No Hospital Evangélico, a chefe do serviço de atendimento nos casos de violência contra a mulher, Daniele Carraro, diz que foram realizados seis abortos desde que o hospital entrou para a rede em março deste ano. ''Notamos que no começo vieram os abortos que já tinham passado da época de profilaxia. Mas agora essa procura diminuiu e estamos fazendo mais a contracepção de emergência e prevenção de DST'', explica.

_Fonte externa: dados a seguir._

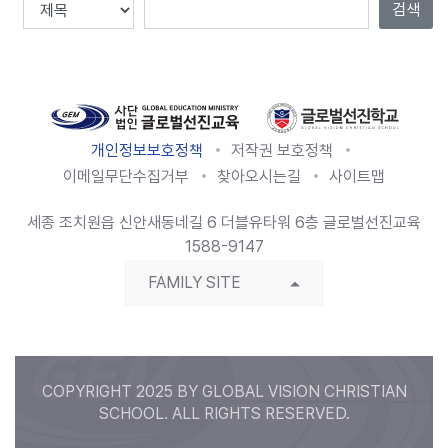
검색
Total :
133
, Page
1
/
14
개인정보보호정책
저작권 보호정책
이메일무단수집거부
찾아오시는길
사이트맵
세종 조치원읍 신안새동네길 6 더블유타워 6층 글로벌선진교육
1588-9147
FAMILY SITE
COPYRIGHT 2025 BY GLOBAL VISION CHRISTIAN
SCHOOL. ALL RIGHTS RESERVED.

A tendência é o aborto se restrinja a casos de falha de medicação ou problemas de encaminhamento, demorando mais do que as 72 horas iniciais. Quando o serviço de atendimento às mulheres violentadas foi lançado, a previsão era de atendimento mensal de 10 pacientes. Mas, segundo Daniele, já estão sendo atendidas 10 mulheres por semana. No caso da necessidade do aborto, ela confessa que ainda há muito tabu. ''Tem muitos profissionais que alegam princípios éticos e pessoais e eles têm direito de não querer fazer. De alguma forma, é tirar uma vida'', diz.

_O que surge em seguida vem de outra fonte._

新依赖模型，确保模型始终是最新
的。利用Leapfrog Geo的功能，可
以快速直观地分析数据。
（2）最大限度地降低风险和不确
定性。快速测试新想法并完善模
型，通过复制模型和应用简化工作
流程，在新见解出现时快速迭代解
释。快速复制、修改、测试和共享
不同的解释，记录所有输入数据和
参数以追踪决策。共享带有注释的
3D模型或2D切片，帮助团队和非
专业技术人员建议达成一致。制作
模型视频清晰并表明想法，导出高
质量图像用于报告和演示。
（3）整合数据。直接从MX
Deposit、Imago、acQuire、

No HC, a chefe do Departamento de Tocoginecologia da Universidade Federal do Paraná (UFPR), Claudete Reggiani Melo, diz que ainda não foi necessário realizar nenhum aborto no hospital. Ela enfatiza a necessidade de prevenção da gravidez de risco.
No caso da violência sexual, o hospital tem feito a contracepção de emergência e a prevenção de DST, no prazo de 72 horas depois do estupro. Ela também admite que os médicos têm muita resistência em realizar os abortos. ''Os obstetras são advogados da vida'', diz. Claudete garante, no entanto, que se houver necessidade, o hospital tem que encontrar um profissional que aceite o procedimento.
Uma pesquisa realizada por estudantes da UFPR em 1997 indicou que apenas 26,4% dos leigos entrevistados eram favoráveis ao aborto. Entre os médicos, o índice chegava a 38,9%. Mas 63,3% dos ginecologistas disseram que não fariam o aborto, mesmo nos casos permitidos por lei.